Como comecei o assunto, não vou recuar. Já observaram caixinhas de som, daquelas portáteis? Estão virando verdadeiras pragas, tipo gafanhoto ou formiga cabeçuda, com todo respeito à classe dos insetos “devoradores” de plantas. Será vingança das cigarras? Imagina que você está caminhando, seja numa praça ou na orla da praia, e do nada surge um som estridente, repetitivo, geralmente alto, que preenche vazios. Você vai, vem, volta mais tarde e a tal caixinha ali, horas e horas tocando a mesma música, dona de si, independente de pilha, de fio ligado na tomada, etc. Ela vive, escolhe as músicas que quer tocar, entra nos mais distantes e distraídos ouvidos e não há como se livrar dela. O que Darwin falaria sobre isso?

Outra coisa: latinhas de cerveja. Companheiras inseparáveis de alguns, chego a pensar que ganharam vida. Talvez seja o contato íntimo que estabeleceram com certas pessoas. Pouco mais de cem anos foi o tempo que elas levaram para evoluir. Darwin teria de trabalhar rápido e com afinco se quisesse entender o fenômeno.

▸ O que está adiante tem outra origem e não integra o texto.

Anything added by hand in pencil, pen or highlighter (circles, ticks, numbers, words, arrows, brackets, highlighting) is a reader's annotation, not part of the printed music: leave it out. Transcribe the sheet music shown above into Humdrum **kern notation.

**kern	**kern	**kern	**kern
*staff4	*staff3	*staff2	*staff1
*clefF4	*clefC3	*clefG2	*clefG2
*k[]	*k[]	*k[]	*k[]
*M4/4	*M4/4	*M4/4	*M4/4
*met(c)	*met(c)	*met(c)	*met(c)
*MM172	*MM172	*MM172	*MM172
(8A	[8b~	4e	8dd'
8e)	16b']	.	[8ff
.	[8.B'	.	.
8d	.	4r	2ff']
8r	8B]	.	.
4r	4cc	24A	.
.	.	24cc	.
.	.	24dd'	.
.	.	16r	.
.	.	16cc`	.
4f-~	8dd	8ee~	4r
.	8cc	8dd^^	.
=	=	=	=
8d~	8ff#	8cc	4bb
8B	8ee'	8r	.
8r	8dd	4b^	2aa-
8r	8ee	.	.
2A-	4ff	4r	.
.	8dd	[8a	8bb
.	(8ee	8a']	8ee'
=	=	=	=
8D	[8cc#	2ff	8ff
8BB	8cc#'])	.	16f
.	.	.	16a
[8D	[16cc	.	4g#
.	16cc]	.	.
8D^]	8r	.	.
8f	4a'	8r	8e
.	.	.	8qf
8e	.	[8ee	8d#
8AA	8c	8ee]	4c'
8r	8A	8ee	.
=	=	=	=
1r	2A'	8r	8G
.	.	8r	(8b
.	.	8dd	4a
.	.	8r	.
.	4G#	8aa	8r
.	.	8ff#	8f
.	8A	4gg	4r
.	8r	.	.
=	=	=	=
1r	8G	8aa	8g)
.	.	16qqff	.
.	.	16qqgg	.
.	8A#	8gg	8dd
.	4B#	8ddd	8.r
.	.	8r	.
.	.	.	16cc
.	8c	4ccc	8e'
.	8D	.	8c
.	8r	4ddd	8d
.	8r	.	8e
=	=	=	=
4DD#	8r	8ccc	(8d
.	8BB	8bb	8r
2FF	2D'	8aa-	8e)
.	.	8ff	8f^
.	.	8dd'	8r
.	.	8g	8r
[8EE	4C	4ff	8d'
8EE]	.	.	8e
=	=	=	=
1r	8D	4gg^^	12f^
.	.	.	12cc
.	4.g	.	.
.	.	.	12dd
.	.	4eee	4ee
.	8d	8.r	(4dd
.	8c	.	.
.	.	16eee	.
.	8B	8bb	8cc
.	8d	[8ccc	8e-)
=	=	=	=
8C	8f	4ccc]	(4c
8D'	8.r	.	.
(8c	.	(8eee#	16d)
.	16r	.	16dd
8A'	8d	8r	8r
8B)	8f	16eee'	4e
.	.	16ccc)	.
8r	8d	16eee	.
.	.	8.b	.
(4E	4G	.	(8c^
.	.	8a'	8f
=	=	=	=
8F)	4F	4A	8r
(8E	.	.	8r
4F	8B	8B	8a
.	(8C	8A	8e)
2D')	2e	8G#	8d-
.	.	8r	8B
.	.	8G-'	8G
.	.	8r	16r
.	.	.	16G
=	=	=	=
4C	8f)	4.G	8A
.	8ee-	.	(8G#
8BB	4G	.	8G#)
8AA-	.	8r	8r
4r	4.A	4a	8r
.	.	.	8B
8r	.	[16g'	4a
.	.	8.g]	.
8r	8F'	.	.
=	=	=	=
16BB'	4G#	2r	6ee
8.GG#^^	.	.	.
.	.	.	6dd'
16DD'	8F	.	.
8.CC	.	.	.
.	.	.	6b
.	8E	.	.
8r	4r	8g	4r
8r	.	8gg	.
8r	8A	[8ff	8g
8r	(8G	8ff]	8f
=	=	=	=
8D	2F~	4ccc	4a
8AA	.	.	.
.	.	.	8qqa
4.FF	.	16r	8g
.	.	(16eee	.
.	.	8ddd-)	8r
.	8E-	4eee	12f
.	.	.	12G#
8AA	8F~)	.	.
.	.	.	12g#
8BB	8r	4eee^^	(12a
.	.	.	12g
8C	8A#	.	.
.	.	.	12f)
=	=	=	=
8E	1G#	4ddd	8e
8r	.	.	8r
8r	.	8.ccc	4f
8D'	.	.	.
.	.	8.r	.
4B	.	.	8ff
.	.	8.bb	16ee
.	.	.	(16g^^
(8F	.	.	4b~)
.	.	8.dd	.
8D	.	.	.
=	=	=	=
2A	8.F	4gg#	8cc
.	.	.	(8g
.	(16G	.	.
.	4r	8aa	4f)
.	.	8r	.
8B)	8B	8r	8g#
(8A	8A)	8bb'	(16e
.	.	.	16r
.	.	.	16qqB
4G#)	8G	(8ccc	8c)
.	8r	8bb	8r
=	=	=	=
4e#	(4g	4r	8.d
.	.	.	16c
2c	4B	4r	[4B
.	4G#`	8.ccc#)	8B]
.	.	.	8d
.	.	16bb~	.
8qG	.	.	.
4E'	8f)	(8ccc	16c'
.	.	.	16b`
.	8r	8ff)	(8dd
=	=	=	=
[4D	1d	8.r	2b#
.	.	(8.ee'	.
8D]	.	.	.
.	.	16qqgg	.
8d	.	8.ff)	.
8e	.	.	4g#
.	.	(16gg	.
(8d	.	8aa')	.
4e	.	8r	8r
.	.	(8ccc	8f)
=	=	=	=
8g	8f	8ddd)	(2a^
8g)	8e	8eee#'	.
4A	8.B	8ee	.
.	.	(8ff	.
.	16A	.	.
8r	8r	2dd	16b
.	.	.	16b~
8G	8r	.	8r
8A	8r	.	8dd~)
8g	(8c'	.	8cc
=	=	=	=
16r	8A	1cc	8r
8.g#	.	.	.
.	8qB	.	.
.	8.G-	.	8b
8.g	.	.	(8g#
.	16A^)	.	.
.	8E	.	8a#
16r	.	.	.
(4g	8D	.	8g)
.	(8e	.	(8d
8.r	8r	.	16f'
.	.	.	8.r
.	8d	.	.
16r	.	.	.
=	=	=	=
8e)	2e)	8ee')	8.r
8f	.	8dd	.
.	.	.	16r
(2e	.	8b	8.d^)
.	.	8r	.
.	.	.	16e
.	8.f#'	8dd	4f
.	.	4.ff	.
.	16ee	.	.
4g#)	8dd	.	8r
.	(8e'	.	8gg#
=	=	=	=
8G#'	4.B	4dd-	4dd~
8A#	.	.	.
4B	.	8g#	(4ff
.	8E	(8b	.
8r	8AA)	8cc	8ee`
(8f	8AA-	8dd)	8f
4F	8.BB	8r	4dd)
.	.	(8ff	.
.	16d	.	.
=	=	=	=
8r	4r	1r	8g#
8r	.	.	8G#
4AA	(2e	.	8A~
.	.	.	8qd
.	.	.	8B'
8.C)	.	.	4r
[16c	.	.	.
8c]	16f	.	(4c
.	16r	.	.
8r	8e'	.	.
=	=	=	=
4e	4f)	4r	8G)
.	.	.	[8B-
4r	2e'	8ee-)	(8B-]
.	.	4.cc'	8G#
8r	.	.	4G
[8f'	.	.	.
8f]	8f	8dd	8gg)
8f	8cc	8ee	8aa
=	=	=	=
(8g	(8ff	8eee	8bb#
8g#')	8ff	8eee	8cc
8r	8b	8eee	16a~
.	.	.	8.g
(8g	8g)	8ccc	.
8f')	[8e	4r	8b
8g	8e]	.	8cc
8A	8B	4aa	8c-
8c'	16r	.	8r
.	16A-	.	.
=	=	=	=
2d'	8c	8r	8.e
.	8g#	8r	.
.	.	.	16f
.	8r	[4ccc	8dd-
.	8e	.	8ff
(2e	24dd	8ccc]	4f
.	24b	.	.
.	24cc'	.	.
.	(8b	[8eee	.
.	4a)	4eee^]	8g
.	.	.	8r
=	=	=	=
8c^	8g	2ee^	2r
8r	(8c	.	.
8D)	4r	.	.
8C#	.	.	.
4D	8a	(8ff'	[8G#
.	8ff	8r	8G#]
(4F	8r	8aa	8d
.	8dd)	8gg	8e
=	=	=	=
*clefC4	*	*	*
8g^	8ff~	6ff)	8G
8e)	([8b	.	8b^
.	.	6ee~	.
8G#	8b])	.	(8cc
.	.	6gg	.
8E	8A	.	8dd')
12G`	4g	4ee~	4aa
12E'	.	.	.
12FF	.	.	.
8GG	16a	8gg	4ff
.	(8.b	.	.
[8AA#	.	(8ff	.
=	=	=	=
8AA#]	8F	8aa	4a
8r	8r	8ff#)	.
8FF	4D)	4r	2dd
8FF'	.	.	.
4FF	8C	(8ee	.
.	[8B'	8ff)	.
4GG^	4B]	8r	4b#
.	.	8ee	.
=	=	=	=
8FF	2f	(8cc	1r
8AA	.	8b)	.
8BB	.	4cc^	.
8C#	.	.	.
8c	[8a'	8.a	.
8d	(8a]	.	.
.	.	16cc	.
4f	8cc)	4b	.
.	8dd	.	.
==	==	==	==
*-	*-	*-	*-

Sozinhas ou acompanhadas, sempre aparecem latinhas no pedaço. Cheias, vazias, dissimuladas, lá estão. Mesmo nos locais mais recônditos do mundo, não desistem. E vieram com complementos: o catador, o reciclador, as latinhas perdidas, as dos colecionadores – além de virarem objetos secundários derivados, como copos improvisados, fogareiros, etc. A versão mais comum da espécie é representada pelo mutualismo quase perfeito entre a mão que segura a latinha, que a conduz rumo a qualquer lugar, e a própria. Na maioria das vezes, o destinatário do líquido, seja cerveja ou refrigerante, está sentado, quase em estado vegetativo, adormecido, pensando em sabe-se lá o quê. Incrível é quando a latinha é atirada longe, espatifando-se no meio-fio. Tenho certeza de que Darwin estaria a postos para recolher uma delas e levar para a Inglaterra a bordo do Beagle. Poderia realizar pesquisas avançadas em evolução e biossíntese.

Sem esquecer as conversas, via GPS, que já estabelecemos com os carros, outro objeto com os quais já estamos nos fundindo numa perfeita simbiose são os celulares. Avançou tanto a fusão que muitos deles dormem conosco, tomam banho, choram junto, participam dos sucessos e insucessos amorosos. São tantos os desafios. Às vezes, fico pensando, seria melhor deixar Darwin quietinho.